The US Election Results and a Dusty Town in Cambodia

This is the second blog post I've written about the election results.

The first was really angry, and I opted to leave it as a draft.

The morning of the election, we woke up at 4 a.m. for early morning flights from Krabi, Thailand, to Siem Reap, Cambodia.  We're 12 hours ahead of the east coast, so as soon as our alarms went off, we were up checking the election results as they rolled in.  During our two-hour layover in the Bangkok airport, we hopped onto the free wifi to check results again.  When we boarded our second plane, Five Thirty Eight was still predicting a Hillary win at 85%.  We rested easy on our flight.

Then we landed, and everything changed.

Like so many of our friends and family members, we were completely shocked by the results.  How did the tide change so frequently?  Suddenly Florida was decided, and the election was handed to a man that seems to embody everything I dislike about our country.

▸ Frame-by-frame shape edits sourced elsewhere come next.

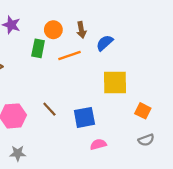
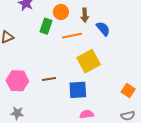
blue semicircle: (105, 43) -> (103, 29), turned 84
yellow square: (115, 83) -> (89, 61), moved, turned -35
brown line: (49, 109) -> (49, 79), turned -64

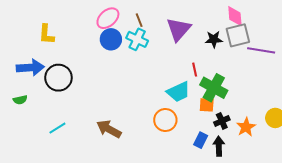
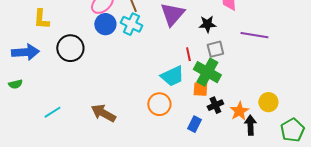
gray square: (238, 35) -> (215, 49), moved, size x0.7
black circle: (58, 78) -> (70, 48), moved
black arrow: (219, 146) -> (250, 125), moved

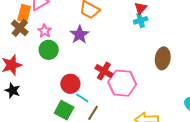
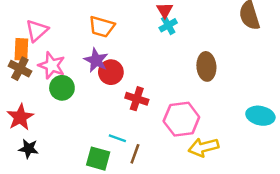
pink star: (45, 31) -> (52, 65), size x1.5
pink hexagon: (122, 83) -> (181, 119), moved
red circle: (70, 84) -> (111, 72), moved

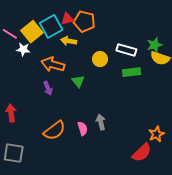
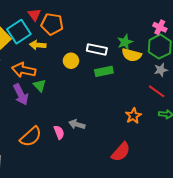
red triangle: (67, 19) -> (34, 15), moved, turned -48
green triangle: (78, 81) -> (40, 86), moved
purple arrow: (48, 88) -> (21, 94), size x1.5
gray arrow: (101, 122) -> (77, 124), turned -56
orange star: (156, 134) -> (133, 116), moved

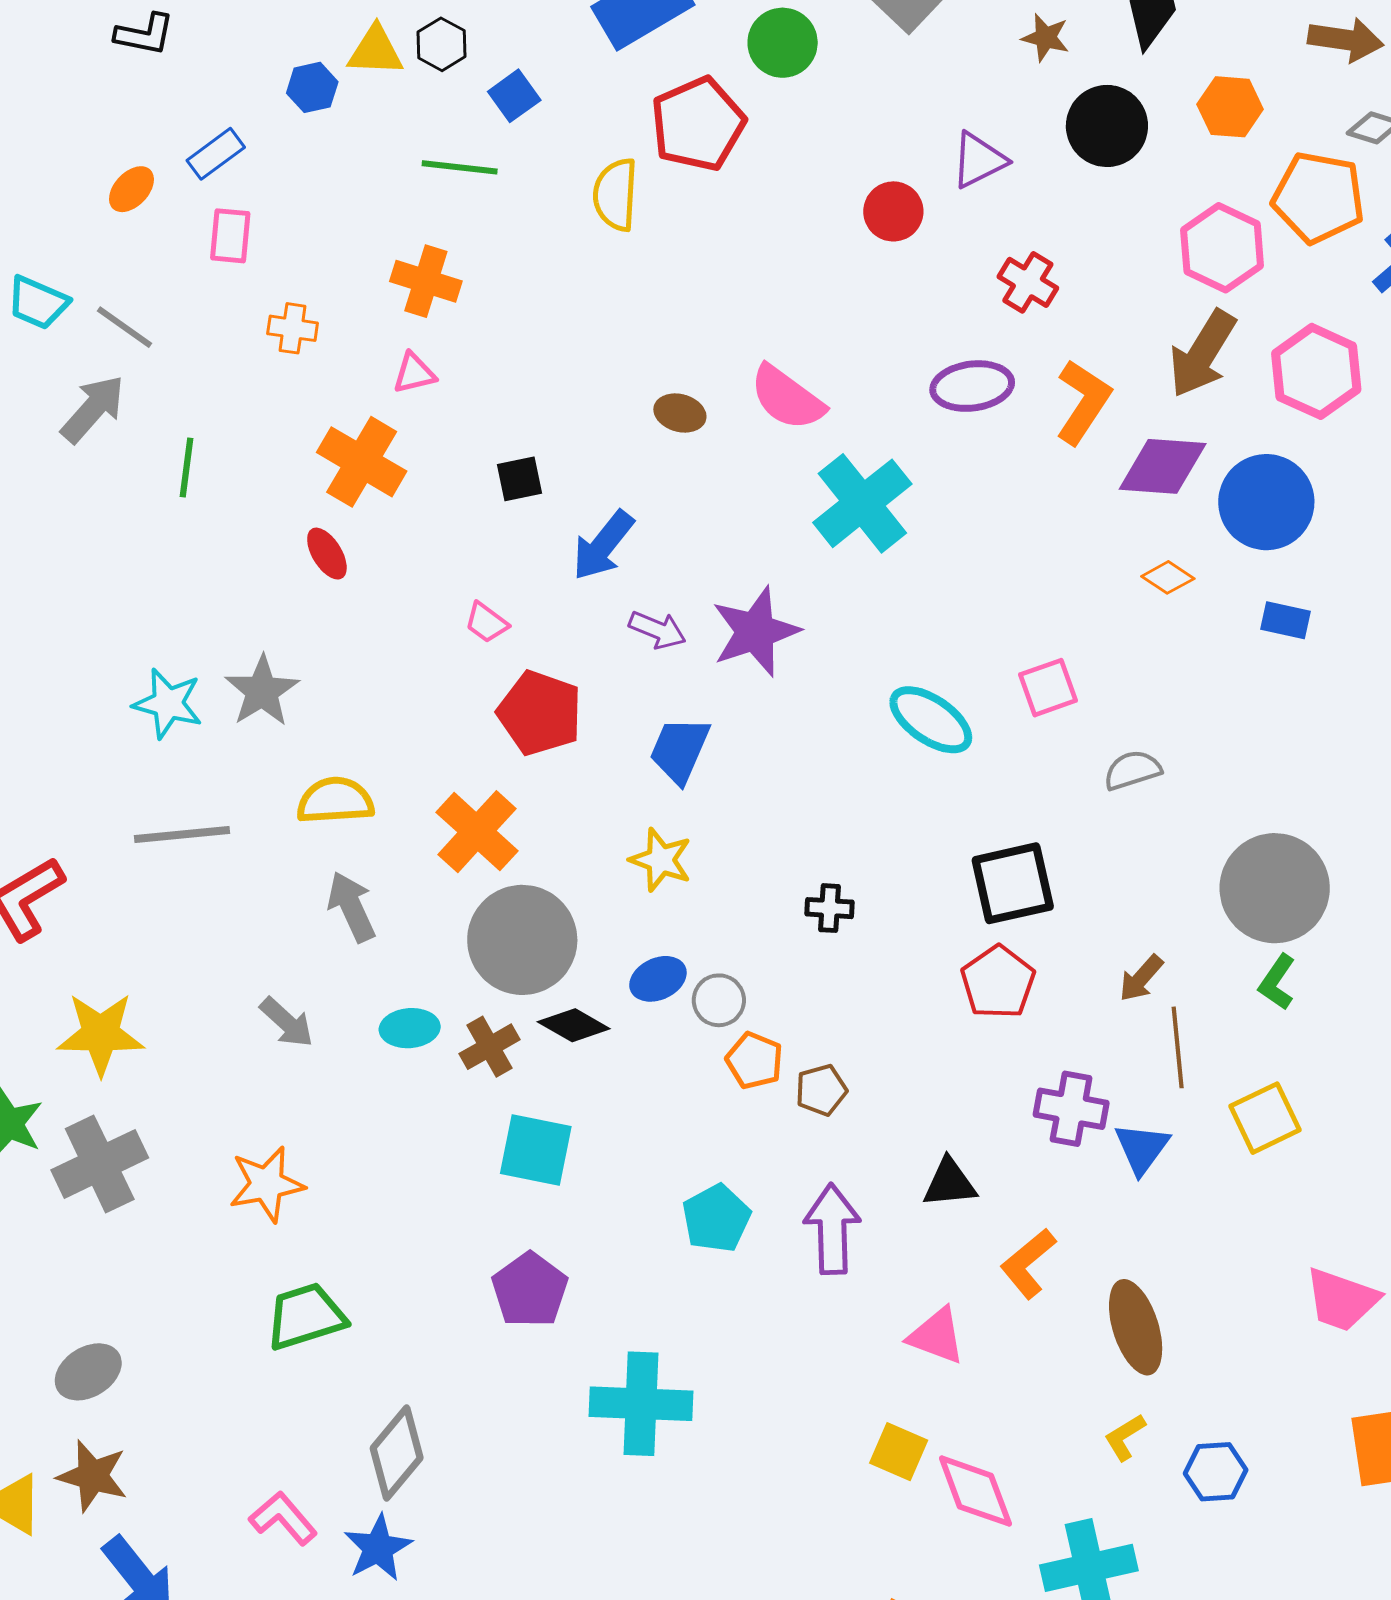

We were exhausted and hungry, so we ventured out into the hot, humid afternoon and walked dusty roads to a cafe nearby.  We sat in silence and ate $2 rice dishes.

I felt sad and confused and really, really far from home.  It felt like something big and scary was happening to my people, and I was too far away to do anything about it.  

Over the next few days, we had some serious discussions about living in Canada.  I recognize that people get really upset and offended when they hear people "threaten" to "abandon ship" and move to another country, but it occurred to us that we don't have jobs or homes in the U.S.  Aside from our families and our dog, there is very little tying us there.

Nate and I have processed this year abroad differently.  

While seeing poverty and corruption in so many other parts of the world has made him more grateful to be an American, I've tended to take a more negative approach.  

I see the work/life balance of friends in Barcelona and wonder if our obsession with careers and status is making us any happier.  I see our friends in Cape Town raising kids that know more bird species than TV characters because they spend so much time outside and in nature.  I see people in Italy drinking (and enjoying) good red wine in moderation, and the college students there not dying of alcohol poisoning after binge drinking.  I see families throughout South America living with less but spending more time together as a family.  I see people in Thailand and Cambodia eating fresh fruits and vegetables because their food culture hasn't (yet) been wrecked by the processed food movement and big corporations like Monsanto.  

I've written before about how long-term travel can leave you feeling adrift- less connected to your home country but not yet at home anywhere else.  

Even before the election, I did not believe that the U.S. the best and only good place to live.

This wasn't the first time on the trip that we'd discussed our options for living somewhere outside the U.S.  But again, like those previous conversations, we decided we're still planning to return home, because that's what it is.  It's our home.

America may be imperfect, but I still choose to believe that education, non-racist/misogynist/xenophobic people made the choice they thought was the best one, and I'm trying to understand what could lead them to do that when it seems so detrimental to so many others.

So Nate and I are now talking more about how we can be more involved moving forward, not just in the next election but on a local level before then.  How can we volunteer more and be more active in our local communities to stand up for the things we believe in.  At this point, it feels like the only thing we can do.  

As for the pit in my stomach that I feel every time I think about re-entering the U.S., I'm just hoping it will subside by the time we're set to fly back.